START SOURCE MATERIAL

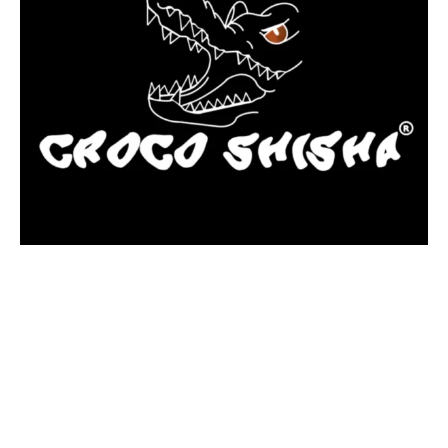
más Somos una tienda física y online especializada en la venta
de cachimbas, pods y accesorios premium.
Contamos con más de 4 años de experiencia en el sector y con
varios negocios adheridos a nuestra área de distribución.
Estamos ubicados en Paseo de Gala, 4, Illescas, 45200, Toledo.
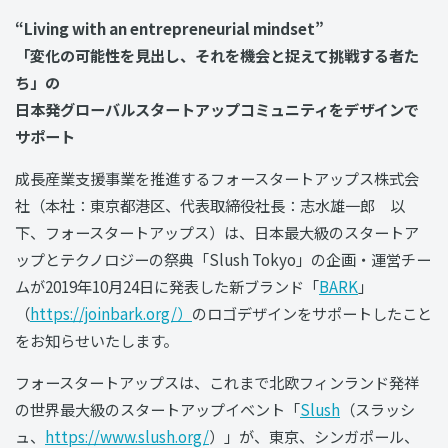
“Living with an entrepreneurial mindset”
「変化の可能性を見出し、それを機会と捉えて挑戦する者た
ち」の
日本発グローバルスタートアップコミュニティをデザインで
サポート
成長産業支援事業を推進するフォースタートアップス株式会
社（本社：東京都港区、代表取締役社長：志水雄一郎 以
下、フォースタートアップス）は、日本最大級のスタートア
ップとテクノロジーの祭典「Slush Tokyo」の企画・運営チー
ムが2019年10月24日に発表した新ブランド「
BARK
」
（
https://joinbark.org/）
のロゴデザインをサポートしたこと
をお知らせいたします。
フォースタートアップスは、これまで北欧フィンランド発祥
の世界最大級のスタートアップイベント「
Slush
（スラッシ
ュ、
https://www.slush.org/
）」が、東京、シンガポール、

END SOURCE MATERIAL

* [ABOUT THIS EXERCISE]
What lines in the data hold the word "https"? Return them.

* [RESULT OF THIS EXERCISE]
https://joinbark.org/）
https://www.slush.org/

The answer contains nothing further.